A “co-op” system like Cleveland’s gives workers a share in the ownership over the use of water, but what about ownership of water as an asset? The massive infrastructure projects of 1825, 1900 and 1959 were part of the industrialization of work and water in the United States. More giant projects won’t necessarily offer more work – and will almost certainly degrade water even further. A thriving 21st century economy must revolve around water stewardship in order to sustain a workforce.
Today, public parks and other municipal systems in the Great Lakes are taking the lead in innovating the water economy. They are the ones providing water to promote job creation and transportation — not the private companies looking for shareholder profit. Public systems may be the future, but only with citizen engagement.
For most of us, it takes a moment to realize how water courses through our personal lives. The first step of taking ownership of the water economy is to understand your role in it.

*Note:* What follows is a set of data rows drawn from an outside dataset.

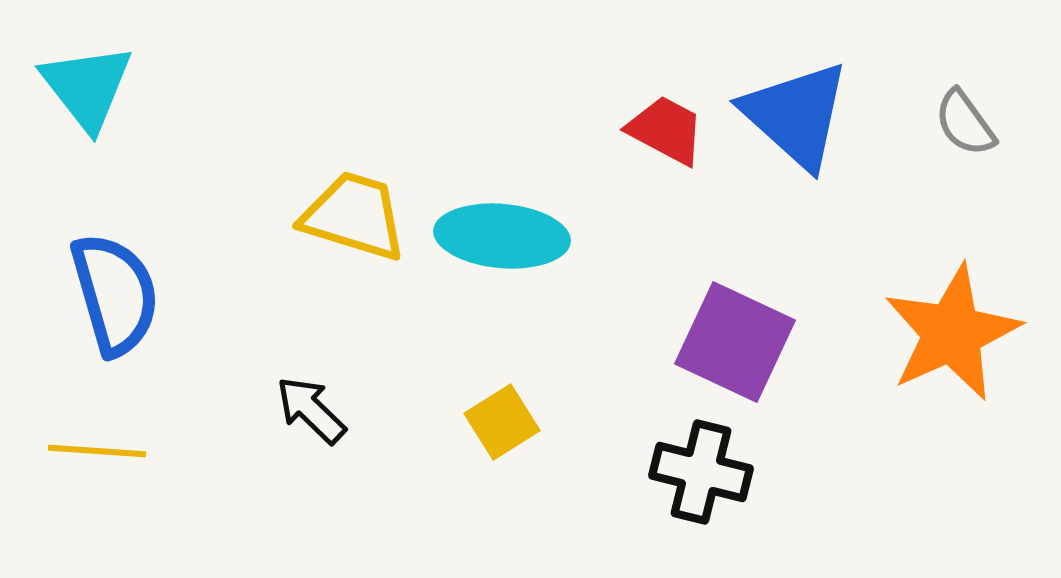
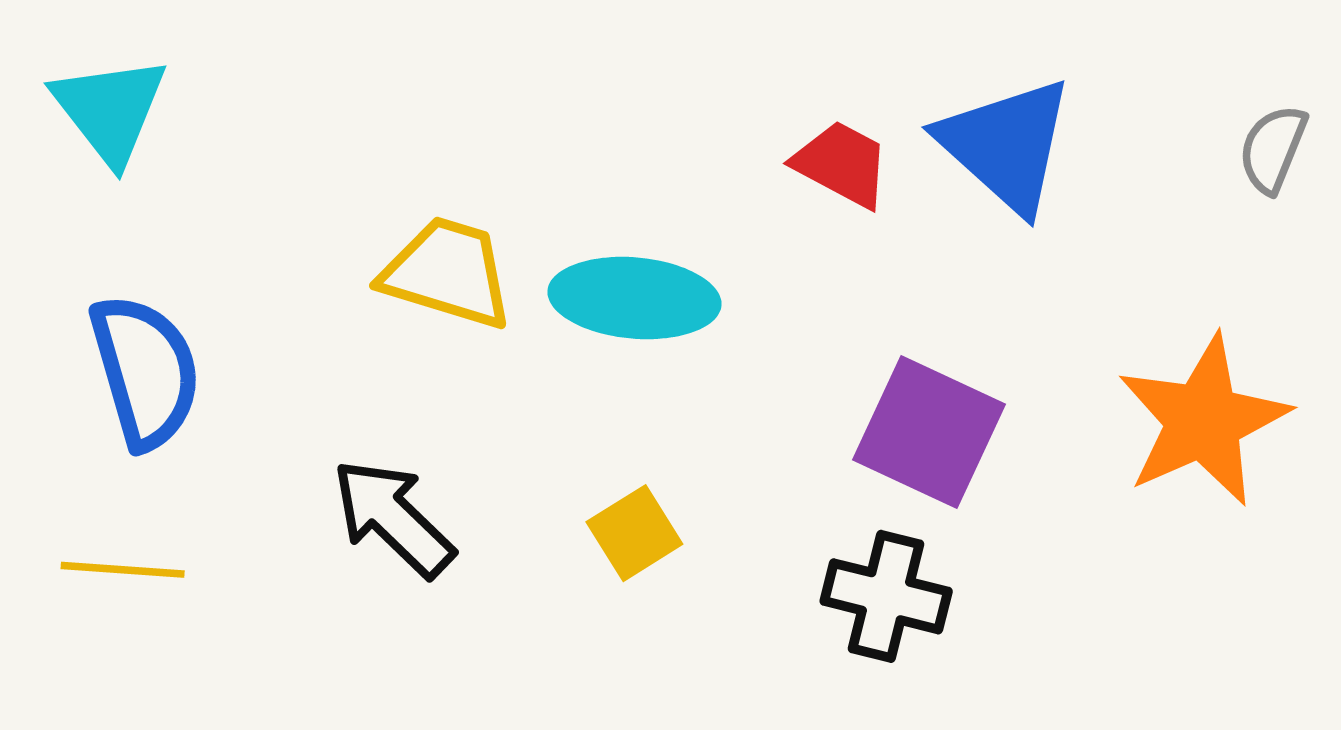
gray semicircle: (965, 123) -> (1273, 149), moved, turned 58
black arrow: (311, 410) -> (393, 518), size x1.4

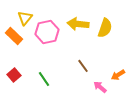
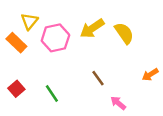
yellow arrow: (78, 24) -> (92, 28), turned -40
yellow semicircle: (105, 28) -> (124, 33), turned -54
orange arrow: (118, 75) -> (150, 75), moved

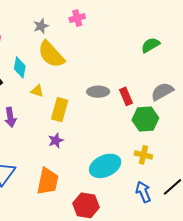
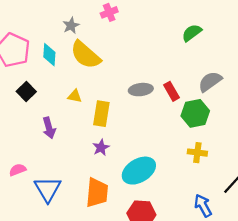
cyan diamond: (20, 67) -> (49, 55), moved
cyan ellipse: (105, 166) -> (139, 171), moved
blue arrow: (143, 192) -> (203, 206), moved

Bottled water brands like Aquafina and Dasani simply filter Detroit tap water. Nestle’s Ice Mountain brand extracts water from a Lake Michigan tributary, paying only $200 to pump millions of gallons of water a year. These megabrands deprive locals of the chance to develop a beverage industry with new forms of packaging that won’t end up in overflowing landfills.
Stick with your local tap water, filtering it to improve its taste and safety. Drink beer from your water source, giving local brewers your business. Or invent your own beverages, filters, and water recycling systems that can be made in your area.
The water economy plays a role where you live. Clean pipes and ready service are part of what keeps home values high in some areas — and poor water makes it difficult to use homes to build equity in others. Even renters’ monthly payments go into the upkeep of the pipes and the drains. Learn about one example, the Water Affordability Plan negotiated by We the People of Detroit and city officials. For more like this and more information on avenues of activism, visit the Water Equity Clearinghouse hosted by the US Water Alliance.
Much of our common, as well as our domestic, infrastructure is old and in need of updates. When you undertake projects in your home or business or advocate for larger civic projects, make sure to buy from manufactures that employ local workers and strive to safeguard their watersheds. You can find local manufacturers on the building clean website.